▸ Goal of the exercise
From the entries below, report how many lines contain the string "recorded". Only the number is wanted.

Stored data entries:
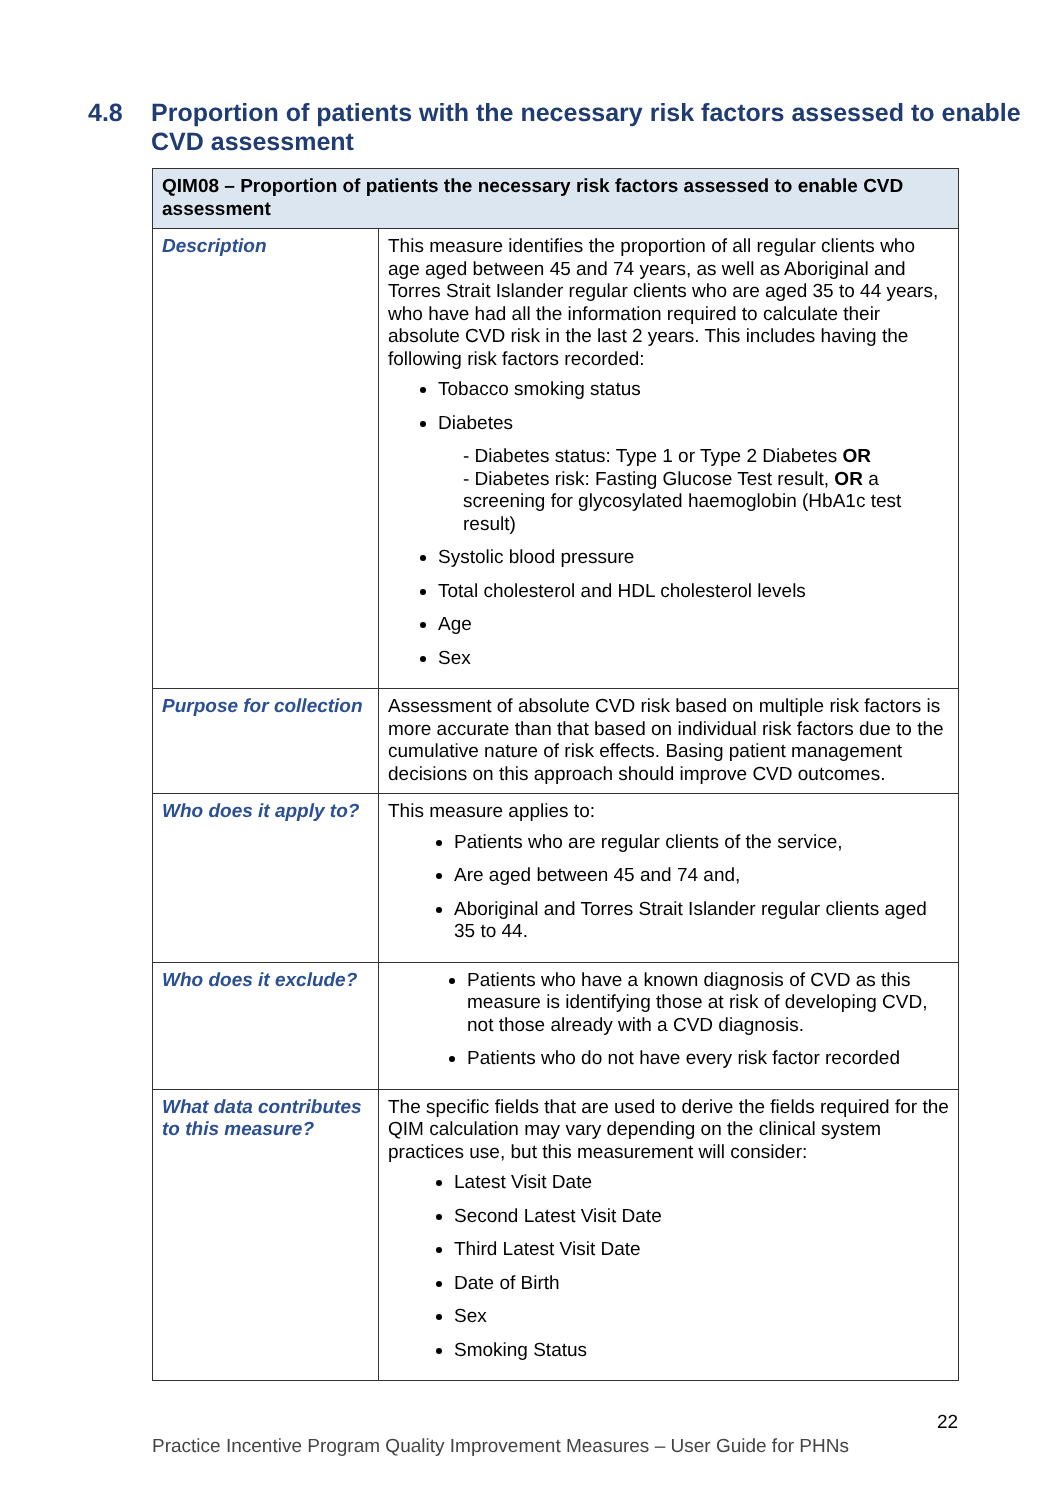4.8 Proportion of patients with the necessary risk factors assessed to enable CVD assessment
| QIM08 – Proportion of patients the necessary risk factors assessed to enable CVD assessment | |
| --- | --- |
| Description | This measure identifies the proportion of all regular clients who age aged between 45 and 74 years, as well as Aboriginal and Torres Strait Islander regular clients who are aged 35 to 44 years, who have had all the information required to calculate their absolute CVD risk in the last 2 years. This includes having the following risk factors recorded: Tobacco smoking status Diabetes - Diabetes status: Type 1 or Type 2 Diabetes OR - Diabetes risk: Fasting Glucose Test result, OR a screening for glycosylated haemoglobin (HbA1c test result) Systolic blood pressure Total cholesterol and HDL cholesterol levels Age Sex |
| Purpose for collection | Assessment of absolute CVD risk based on multiple risk factors is more accurate than that based on individual risk factors due to the cumulative nature of risk effects. Basing patient management decisions on this approach should improve CVD outcomes. |
| Who does it apply to? | This measure applies to: Patients who are regular clients of the service, Are aged between 45 and 74 and, Aboriginal and Torres Strait Islander regular clients aged 35 to 44. |
| Who does it exclude? | Patients who have a known diagnosis of CVD as this measure is identifying those at risk of developing CVD, not those already with a CVD diagnosis. Patients who do not have every risk factor recorded |
| What data contributes to this measure? | The specific fields that are used to derive the fields required for the QIM calculation may vary depending on the clinical system practices use, but this measurement will consider: Latest Visit Date Second Latest Visit Date Third Latest Visit Date Date of Birth Sex Smoking Status |
22
Practice Incentive Program Quality Improvement Measures – User Guide for PHNs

▸ Task solution
2